# J gardon led strobes???



## revdwg (Aug 28, 2009)

has anyone tried the j gardon led strobes that are on egay? i know they are cheap and probably arnt the brightest in the world but im wanting something for my atv for plowing? has anyone tried them?


----------



## ajslands (Sep 3, 2009)

Is egay your special site when your done working? 
:laughing: :laughing: :laughing: :laughing: 

I've never heard of them though.. Buy whelen!
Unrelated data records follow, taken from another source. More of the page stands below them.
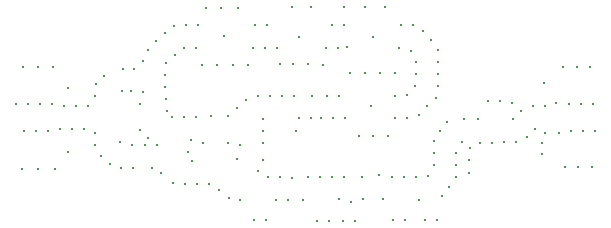
<source format=gbr>
%TF.GenerationSoftware,Altium Limited,Altium Designer,22.6.1 (34)*%
G04 Layer_Color=0*
%FSLAX26Y26*%
%MOIN*%
%TF.SameCoordinates,8B827DF8-CB59-4627-A0E1-72AFC477AE17*%
%TF.FilePolarity,Positive*%
%TF.FileFunction,Plated,1,2,PTH,Drill*%
%TF.Part,Single*%
G01*
G75*
%TA.AperFunction,ViaDrill,NotFilled*%
%ADD45C,0.010000*%
D45*
X2175000Y1440000D02*
D03*
X1861935Y1158250D02*
D03*
X1821935D02*
D03*
X2393282Y1158870D02*
D03*
X2433282D02*
D03*
X2288282D02*
D03*
X2328282D02*
D03*
X2035000Y1155000D02*
D03*
X2075000D02*
D03*
X2245000Y1650000D02*
D03*
X2145000D02*
D03*
X2295000D02*
D03*
X2951853Y1545392D02*
D03*
X2911853D02*
D03*
X2871853D02*
D03*
X2830000Y1550000D02*
D03*
X2792366Y1537725D02*
D03*
X2752366D02*
D03*
X2715027Y1523378D02*
D03*
X2686743Y1495094D02*
D03*
X2570000Y1495000D02*
D03*
X2545000Y1400000D02*
D03*
X2576468Y1416559D02*
D03*
X2616468D02*
D03*
X2656461Y1417275D02*
D03*
X2696461D02*
D03*
X2732655Y1434304D02*
D03*
X2761250Y1462275D02*
D03*
X2795000Y1450000D02*
D03*
X2840000D02*
D03*
X2880508Y1454608D02*
D03*
X2920508D02*
D03*
X2960508D02*
D03*
X2467001Y1486727D02*
D03*
X2443162Y1454607D02*
D03*
X2422667Y1420256D02*
D03*
X2422275Y1380258D02*
D03*
Y1340258D02*
D03*
X2403846Y1304756D02*
D03*
X2364097Y1300284D02*
D03*
X2324097D02*
D03*
X2284103Y1301001D02*
D03*
X2240000Y1310000D02*
D03*
X2252548Y1229987D02*
D03*
X2372294Y1224834D02*
D03*
X2450339Y1237187D02*
D03*
X2474703Y1268911D02*
D03*
X2497037Y1302095D02*
D03*
X2497725Y1342089D02*
D03*
Y1382089D02*
D03*
X2516305Y1417512D02*
D03*
X2525000Y1495000D02*
D03*
X2124793Y1302725D02*
D03*
X2084793D02*
D03*
X2044855Y1300504D02*
D03*
X2004855D02*
D03*
X1988289Y1224892D02*
D03*
X2108256Y1227275D02*
D03*
X2147448Y1219278D02*
D03*
X2186450Y1228159D02*
D03*
X2181970Y1302333D02*
D03*
X1615841Y1355166D02*
D03*
X1515000Y1315000D02*
D03*
X1553761Y1281301D02*
D03*
X1593730Y1279716D02*
D03*
X1633730D02*
D03*
X1673730D02*
D03*
X1707834Y1258815D02*
D03*
X1738371Y1232978D02*
D03*
X1777612Y1225226D02*
D03*
X1897610Y1225055D02*
D03*
X1937610Y1224892D02*
D03*
X1949748Y1297047D02*
D03*
X1909954Y1301108D02*
D03*
X1869959Y1300504D02*
D03*
X1836225Y1321999D02*
D03*
X1853108Y1358261D02*
D03*
X1767553Y1362810D02*
D03*
X1631645Y1500725D02*
D03*
X1591645D02*
D03*
X1551645D02*
D03*
X1468986Y1432608D02*
D03*
X1500304Y1407725D02*
D03*
X1460305Y1408108D02*
D03*
X1482929Y1331892D02*
D03*
X1603108Y1386800D02*
D03*
X1614047Y1425275D02*
D03*
X1652620Y1414684D02*
D03*
X1680804Y1503840D02*
D03*
X1955050Y1572725D02*
D03*
X1915125Y1570284D02*
D03*
X1875125D02*
D03*
X1835125D02*
D03*
X1796555Y1559683D02*
D03*
X1768160Y1531511D02*
D03*
X1737864Y1505392D02*
D03*
X1737156Y1414608D02*
D03*
X1776892Y1410014D02*
D03*
X1853108Y1414858D02*
D03*
X1852008Y1454842D02*
D03*
X1852813Y1494834D02*
D03*
X1972768Y1497275D02*
D03*
X2012764Y1497802D02*
D03*
X2015993Y1571556D02*
D03*
X2047071Y1496892D02*
D03*
X2087069Y1497275D02*
D03*
X2127069D02*
D03*
X2105235Y1572725D02*
D03*
X2065235D02*
D03*
X2315000Y1810000D02*
D03*
X2220000Y1770000D02*
D03*
X2308204Y1732275D02*
D03*
X2346365Y1720284D02*
D03*
X2362275Y1683584D02*
D03*
Y1643584D02*
D03*
X2360283Y1603634D02*
D03*
X2331999Y1575350D02*
D03*
X2292085Y1572725D02*
D03*
X2215000Y1540000D02*
D03*
X2294869Y1497275D02*
D03*
X2334869D02*
D03*
X2372930Y1509579D02*
D03*
X2401214Y1537863D02*
D03*
X2429218Y1566424D02*
D03*
X2437725Y1605509D02*
D03*
Y1645509D02*
D03*
Y1685509D02*
D03*
X2437030Y1725503D02*
D03*
X2414676Y1758675D02*
D03*
X2386392Y1786959D02*
D03*
X2351970Y1807333D02*
D03*
X2123532Y1807725D02*
D03*
X2083532D02*
D03*
X1975000Y1770000D02*
D03*
X2064279Y1732275D02*
D03*
X2104279D02*
D03*
X2135000Y1735000D02*
D03*
X1868188Y1807725D02*
D03*
X1828188D02*
D03*
X1819279Y1732275D02*
D03*
X1859279D02*
D03*
X1899279D02*
D03*
X1638293Y1807725D02*
D03*
X1598293D02*
D03*
X1558315Y1806397D02*
D03*
X1526200Y1782551D02*
D03*
X1497916Y1754267D02*
D03*
X1469631Y1725982D02*
D03*
X1452275Y1689944D02*
D03*
X1422613Y1663108D02*
D03*
X1412290Y1586892D02*
D03*
X1452275Y1585811D02*
D03*
X1444608Y1546553D02*
D03*
X1534147Y1520741D02*
D03*
X1530015Y1560527D02*
D03*
X1527725Y1600461D02*
D03*
Y1640461D02*
D03*
X1530701Y1680350D02*
D03*
X1558985Y1708634D02*
D03*
X1591252Y1732275D02*
D03*
X1631252D02*
D03*
X1723738Y1773229D02*
D03*
X1323939Y1639849D02*
D03*
X1296950Y1610326D02*
D03*
X1292275Y1570600D02*
D03*
X1269489Y1537725D02*
D03*
X1229489D02*
D03*
X1189489D02*
D03*
X1150231Y1545392D02*
D03*
X1110231D02*
D03*
X1070231D02*
D03*
X1030231D02*
D03*
X1056041Y1454608D02*
D03*
X1096041D02*
D03*
X1136041D02*
D03*
X1175300Y1462275D02*
D03*
X1215300D02*
D03*
X1255300D02*
D03*
X1292275Y1447017D02*
D03*
X1292667Y1407019D02*
D03*
X1313671Y1372977D02*
D03*
X1341956Y1344693D02*
D03*
X1380206Y1332992D02*
D03*
X1420191Y1331892D02*
D03*
X1415089Y1408441D02*
D03*
X1376076Y1417275D02*
D03*
X1445000Y1460000D02*
D03*
X1382765Y1587802D02*
D03*
X1385993Y1661556D02*
D03*
X1205000Y1385000D02*
D03*
X1965000Y1455000D02*
D03*
X2540000Y1315000D02*
D03*
X1755000Y1675000D02*
D03*
X2055000D02*
D03*
X1650000D02*
D03*
X1805000D02*
D03*
X2005000Y1680000D02*
D03*
X1715000Y1865000D02*
D03*
X1770000D02*
D03*
X1665000D02*
D03*
X1955000Y1680000D02*
D03*
X2015000Y1870000D02*
D03*
X1950000D02*
D03*
X2195000Y1650000D02*
D03*
X2125000Y1870000D02*
D03*
X1105000Y1670000D02*
D03*
Y1330000D02*
D03*
X2950000Y1335000D02*
D03*
X2945000Y1670000D02*
D03*
X2195000Y1870000D02*
D03*
X2905000Y1335000D02*
D03*
X2900000Y1670000D02*
D03*
X2270000Y1440000D02*
D03*
X2605000Y1555000D02*
D03*
X2260000Y1870000D02*
D03*
X2160000Y1155000D02*
D03*
X1050000Y1330000D02*
D03*
X1055000Y1670000D02*
D03*
X2685000Y1550000D02*
D03*
X2785000Y1415000D02*
D03*
X2860000Y1335000D02*
D03*
X2785000Y1380000D02*
D03*
X2855000Y1670000D02*
D03*
X2790000Y1615000D02*
D03*
X1160000Y1330000D02*
D03*
X1205000Y1600000D02*
D03*
X1155000Y1670000D02*
D03*
X2220000Y1440000D02*
D03*
X2540000Y1360000D02*
D03*
X2120000Y1155000D02*
D03*
X2645000Y1555000D02*
D03*
X1700000Y1675000D02*
D03*
X1910000Y1680000D02*
D03*
%TF.MD5,fa8f603cc4cbe849fc1c1d8ad52cf26d*%
M02*

</source>
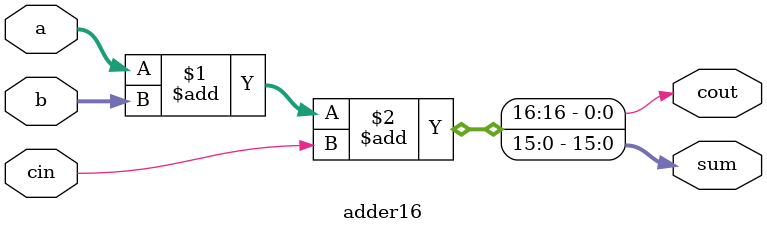
<source format=v>
/*
16 bit adder
*/
module adder16(a,b,cin,cout,sum);
	input[15:0] a,b;
	input cin;
	output cout;
	output[15:0] sum;

	assign{cout,sum}=a+b+cin;
endmodule	

</source>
You can trust those!


----------



## revdwg (Aug 28, 2009)

i just want to get some cheap ones for my atv and these seem to be cheap


----------



## Pirsch (Jun 1, 2007)

revdwg;1054740 said:


> i just want to get some cheap ones for my atv and these seem to be cheap


You get what you pay for... On an ATV... you'd have to question the life of the light compared to the price... Get something a bit more quality so you don't go throwing away you money... If you have money to throw away... You can always send me some...American Please! :laughing:


----------



## swtiih (Nov 30, 2008)

you get what you pay for


----------



## ajslands (Sep 3, 2009)

You should do wat the ski hills do and put some strobes on the out side and mount them on the rack, and then get a strobe on a pole and put it on the back rack..


----------



## kptrkn93 (Aug 1, 2010)

they work pretty good. my friend got some for his truck and has had them for about a month and they still work great. 80 bucks or so you cant beat that. im buying them for my truck.


----------